Quanto inquina veramente l’industria della bellezza?
Sostenibilità

Quanto inquina veramente l’industria della bellezza?

Il settore della cosmetica è, dati alla mano, uno di quelli che inquina di più con i suoi imballaggi non riciclabili. Che direzione stanno prendendo le aziende?

L’industria della bellezza produce miliardi di unità di imballaggio non riciclabili: a dirlo è Zero Waste Week che, nel solo 2018, ha registrato circa 120 miliardi di involucri in materiale plastico ad alto impatto ambientale.
Siamo lontani, dunque, da quella realtà scintillante che ci viene propinata nelle pubblicità: i dati ci restituiscono un universo sommerso fatto di plastiche che, nella peggiore delle ipotesi, finiscono nei nostri oceani danneggiando irrimediabilmente l’ecosistema.

Secondo il documentario della BBC Blue Planet II, più di 8,3 miliardi di tonnellate di plastica sono state prodotte dagli anni '50 e circa il 60% di queste è finito in discarica o nell'ambiente naturale. Dalle rilevazioni Unearthed di Greenpeace , buona parte dei rifiuti plastici prodotti nell’Europa occidentali sono finito in siti di rifiuti illegali in Malesia , che è diventata la principale destinazione mondiale per la plastica dopo la Cina. Le conseguenze sono sotto gli occhi di tutti, consumatori e ricercatori: per l’ONU, nel 2050 i nostri oceani avranno più plastica che pesci.

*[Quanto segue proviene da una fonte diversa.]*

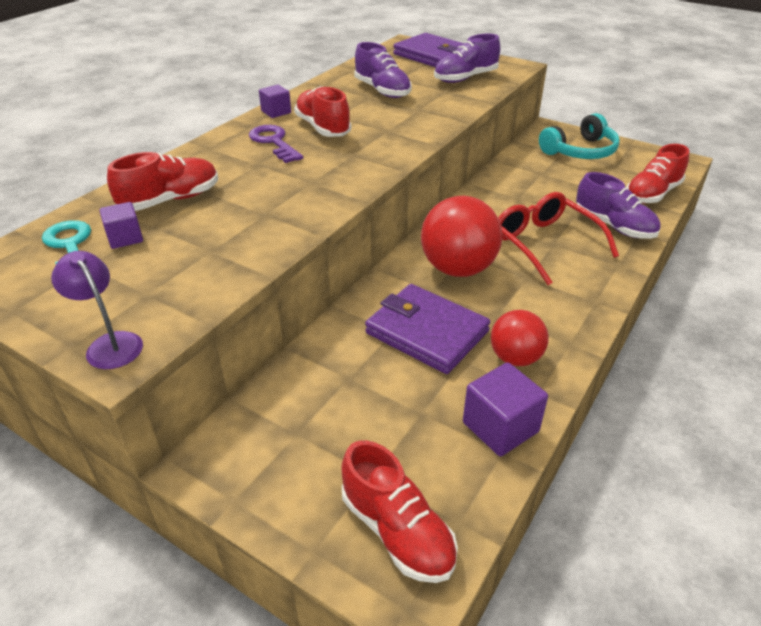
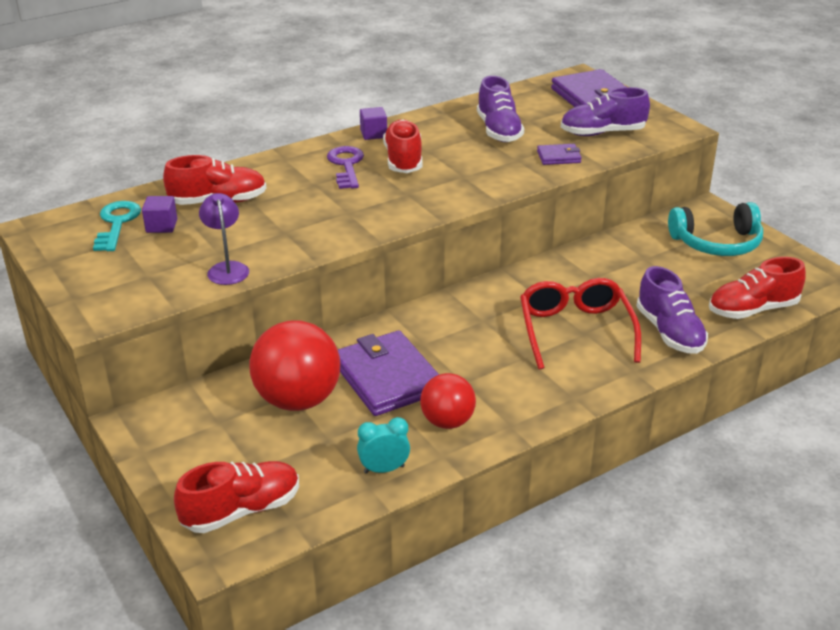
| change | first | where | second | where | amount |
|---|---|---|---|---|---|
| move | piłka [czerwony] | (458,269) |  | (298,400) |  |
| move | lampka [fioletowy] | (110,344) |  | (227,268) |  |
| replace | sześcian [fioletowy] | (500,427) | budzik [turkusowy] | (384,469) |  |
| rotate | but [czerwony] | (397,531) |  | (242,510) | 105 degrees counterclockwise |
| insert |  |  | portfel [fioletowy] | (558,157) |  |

Il problema non è solamente negli imballaggi: alcuni ingredienti per la cura della pelle, inclusi BHA (idrossitoluene butilato) e BHT (idrossanolo butilato), conservanti spesso presenti negli idratanti e nel trucco, sono stati associati a potenziali danni ambientali. L’ossibenzone, uno dei principali ingredienti delle creme solari, è responsabile dello sbiancamento della barriera corallina.Clicca qui per approfondire!

Come invertire la rotta e limitare al minimo l’impatto ambientale degli imballaggi cosmetici? Ci sono diverse soluzioni alternative alla plastica, come la bioplastica, un bio-polietilene derivato principalmente dalla canna da zucchero, 100% rinnovabile. Oltre alle plastiche di origine vegetale, ci sono anche altri modi per limitare l’impatto ambientale del packaging: uno di questi, ad esempio, consiste nell’eliminarlo del tutto. In questo, Lush Cosmetics insegna: nei suoi store, gran parte dei prodotti sono distribuiti senza alcun packaging. Molte aziende stanno sperimentando materiali alternativi per la creazione di prodotti di bellezza: ad esempio Bogobrush produce spazzolini 100% riciclabili, realizzati con plastiche al loro secondo ciclo di vita oppure biodegradabili, composti da bioplastica mescolata con il materiale vegetale di scarto delle aziende agricole americane.

Sul tema dell’inquinamento da plastiche c’è un’attenzione sempre crescente da parte dei consumatori. Secondo un sondaggio condotto da Unilever, un terzo dei consumatori ha ammesso di acquistare da marchi che rendono chiare le loro credenziali di sostenibilità . Anche le grandi aziende stanno cambiando la loro percezione sul tema, cominciando ad adottare misure concrete contro l’inquinamento plastico. Chanel sta investendo in Sulapac , una start-up finlandese che produce imballaggi sostenibili da un materiale biodegradabile privo di microplastiche, ottenuto da trucioli di legno certificati FSC e leganti naturali.


Attualmente circa 250 dei colossi del business, che insieme costituiscono il 20% di tutti gli imballaggi di plastica nel mondo, hanno collaborato con la Ellen MacArthur Foundation per impegnarsi a ridurre il loro utilizzo di plastica quando non strettamente necessario. L’obiettivo è quello di rendere, entro il 2025, tutti gli imballaggi in plastica riutilizzabili e/o utilizzare materiali compostabili.